I just finished lessons 1.1 to 1.7 in the DQ course and thought it would be interesting if I were to run an independent project on a public dataset, of which I chose Kaggle to be the lucky provider, using techniques that were adjusted from those that I learned during those lessons in order to answer new types of questions that I’d presume I’d encounter further down the Data Science journey.
The Jupyter Notebook showcasing my project is attached: Groceries dataset - Freeflow practice.ipynb (50.0 KB)
I’m of course open to any constructive feedback, so don’t be shy!
The dataset contains store purchase orders, where each order is a row. The source can be found at Kaggle, at this link specifically: https://www.kaggle.com/heeraldedhia/groceries-dataset
The 1st question that I decided to tackle was which item types were the most likely to appear for their respective correlative item types, aka item type x is more correlative to item type y than any other item type pairing in the whole order dataset.

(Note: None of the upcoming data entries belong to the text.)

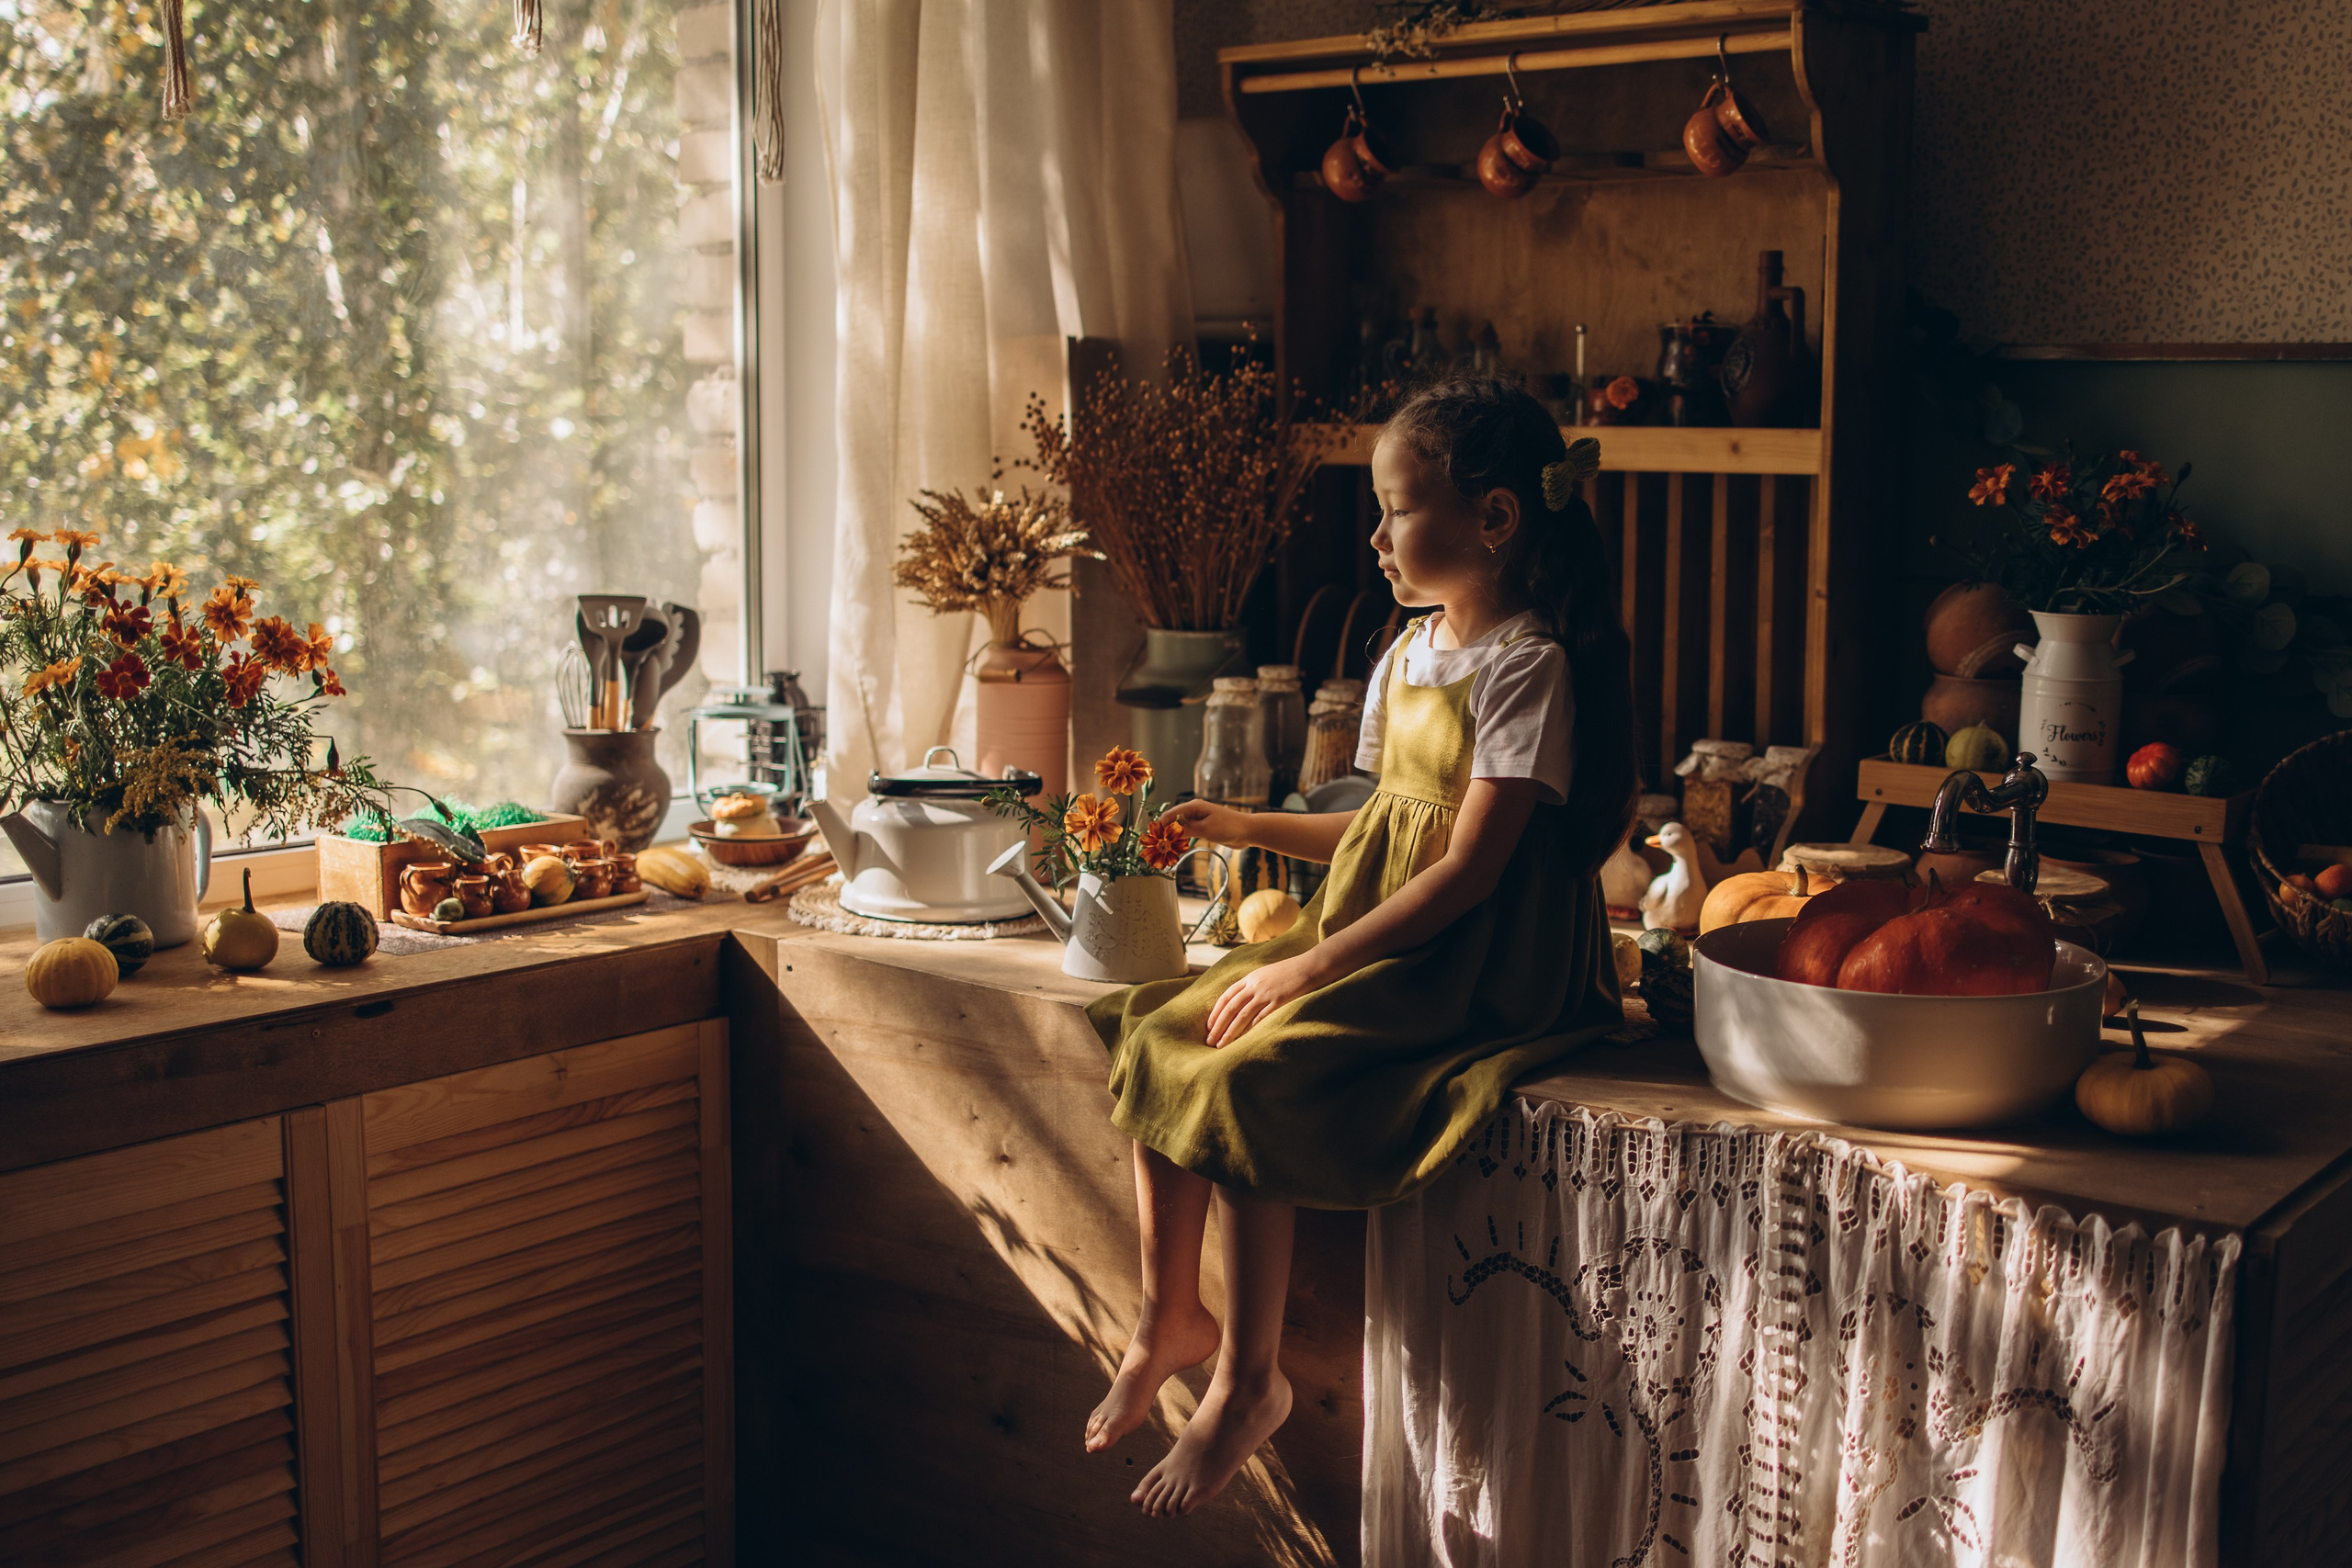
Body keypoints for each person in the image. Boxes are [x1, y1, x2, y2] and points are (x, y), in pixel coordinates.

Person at [1083, 376, 1639, 1517]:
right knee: (1155, 1032)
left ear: (1493, 519)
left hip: (1478, 959)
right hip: (1377, 923)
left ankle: (1249, 1379)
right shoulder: (1412, 648)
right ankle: (1166, 1316)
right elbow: (1386, 822)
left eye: (1395, 509)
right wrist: (1245, 824)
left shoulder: (1528, 664)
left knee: (1254, 1076)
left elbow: (1469, 868)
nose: (1374, 537)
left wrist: (1307, 965)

This is because it might be useful for a store manager to know what item is most likely to go hand in hand with another item.
I generated a correlative table for this, of which of course I showed my method to generate it.
The 2nd question was which item types were the most correlative for a chosen item type, so if one wanted to know which type of items were most likely to appear for let’s say meat, can a table showing the most likely item types at its top be generated?
A use case that I thought of for this question’s usefulness was promotions, as perhaps a store manager would want to know what is the best pairing item type to also promote when promoting a discount for another item type.
I defined a correlative-table-generating function and provided an example of it in use, with tropical fruits as the item type to have top correlations be drawn and easily shown for it.
That about sums it up, hope you all enjoy it and have a great day or evening!